1Note: within our department we are developing a tool for generating interfaces for command line tools; the underlying model is in RDF. For each tool (e.g. Galaxy tools) a mapping is made in a template language. This is a bottleneck, but the RDF part facilitates interoperability.
2It may be worthwhile to align with Study Capture frameworks here. I suggest to try to use the same semantic models under the hood as much as possible.

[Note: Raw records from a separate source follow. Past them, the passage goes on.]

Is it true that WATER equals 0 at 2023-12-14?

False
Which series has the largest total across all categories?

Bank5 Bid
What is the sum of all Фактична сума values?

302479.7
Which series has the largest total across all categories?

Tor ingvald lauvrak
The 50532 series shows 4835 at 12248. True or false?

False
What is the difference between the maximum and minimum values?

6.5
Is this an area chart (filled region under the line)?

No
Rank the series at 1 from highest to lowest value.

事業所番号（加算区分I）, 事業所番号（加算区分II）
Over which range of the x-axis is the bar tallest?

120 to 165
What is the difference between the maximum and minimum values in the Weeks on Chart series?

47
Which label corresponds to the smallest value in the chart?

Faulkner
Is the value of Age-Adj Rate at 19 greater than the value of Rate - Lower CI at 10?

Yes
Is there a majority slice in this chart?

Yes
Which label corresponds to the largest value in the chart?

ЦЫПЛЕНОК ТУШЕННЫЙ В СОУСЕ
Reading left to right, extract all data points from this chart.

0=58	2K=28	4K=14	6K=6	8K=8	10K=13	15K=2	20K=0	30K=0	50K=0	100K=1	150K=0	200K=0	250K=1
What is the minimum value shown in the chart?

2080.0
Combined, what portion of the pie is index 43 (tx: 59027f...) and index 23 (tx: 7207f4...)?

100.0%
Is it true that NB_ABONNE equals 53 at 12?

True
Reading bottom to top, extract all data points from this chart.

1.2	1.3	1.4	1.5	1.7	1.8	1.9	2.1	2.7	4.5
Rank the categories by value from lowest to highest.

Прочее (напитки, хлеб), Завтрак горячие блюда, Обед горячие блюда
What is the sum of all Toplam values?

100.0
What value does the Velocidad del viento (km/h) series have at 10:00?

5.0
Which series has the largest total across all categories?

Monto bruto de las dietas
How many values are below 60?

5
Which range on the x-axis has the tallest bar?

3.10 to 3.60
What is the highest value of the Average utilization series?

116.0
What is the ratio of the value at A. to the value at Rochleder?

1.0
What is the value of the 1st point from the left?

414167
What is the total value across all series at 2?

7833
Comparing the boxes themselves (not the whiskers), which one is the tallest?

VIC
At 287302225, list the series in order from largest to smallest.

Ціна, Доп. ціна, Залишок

3Note that biologists are used to quite strict rules when submitting papers and submitting some types of data to data repositories.
4In reality, Eleni is not using the BioRO folder to its fullest. One reason is that the data set is large; the other is that Eleni is not yet used to the idea. Apart from learning to use this, we can use it as a requirement: It may help if living RO's seem entirely personal, until a user is ready to share. Eleni is a typical PhD student/scientist; feeling uncomfortable sharing until she is entirely confident about the result. NB, following the wet-lab analogy this is not acceptable; notebooks are in principle property of the department and open to it (in practice this is not nastily adhered to though).